Police are appealing for witnesses following an act of vandalism where the name of a Polish football team was spray-painted on a house wall in part of Inverness.
Graffiti displaying the lettering of Polish club “Pogon Szczecin,” now marks the side of the wall in the cul-de-sac of Muirtown Street near the city centre.
The incident is thought to have taken place at some point during Saturday morning.
One half of the team’s name has been coloured red and the other half blue, taking up a big space on the house wall, which forms part of a walkway up to the city’s Telford roundabout.
Just yards away from the graffiti a hand-sized sticker bearing the club’s blue and red coloured badge with a gold crest, was stuck to a lampost.
MKS Pogon Szczecin is a Polish professional football club, based in Szczecin, Poland, which plays in the country’s premier division, called the Polish Ekstraklasa.
The club was founded in 1948 by Poles from Lwów, who had been transferred west after the Soviet annexation of Poland’s eastern territories in 1945.
A woman who lives locally in the area said: “It is absolutely disgusting that people can’t just leave things alone. These people have no respect.
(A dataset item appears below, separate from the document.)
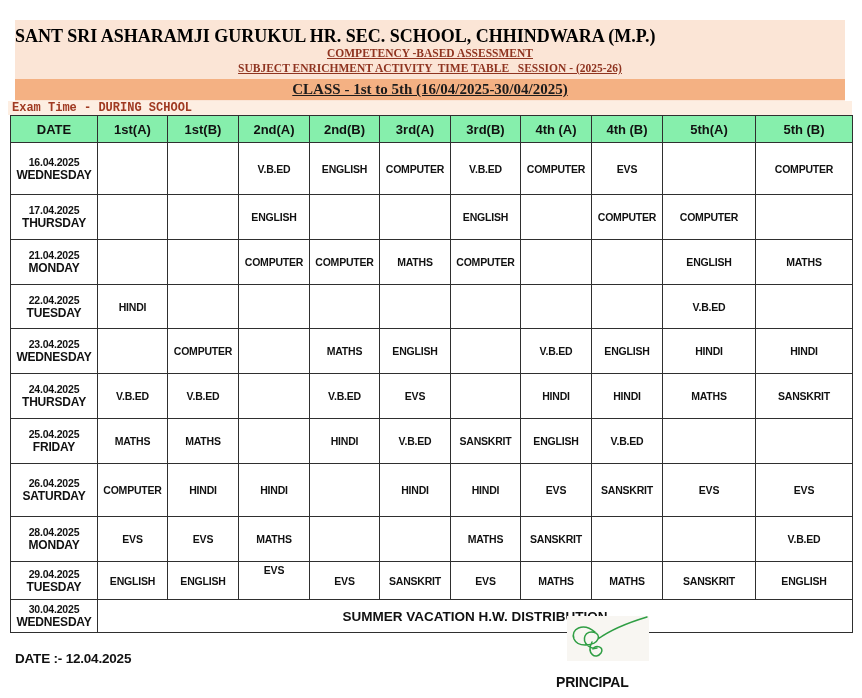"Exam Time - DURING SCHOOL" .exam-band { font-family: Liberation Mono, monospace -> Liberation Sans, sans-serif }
This area has got so run down in the last while and people are now drinking in the street and having sex in the corner of the car park.”
One by-passer from Glasgow who was visiting a relative in the area, said: “Whoever did it should not get away with it. I hope the police can catch them. Any type of graffiti is not nice apart from if it is done very well artistically.”
Anyone with information with regard to this damage is being urged to contact police on 101.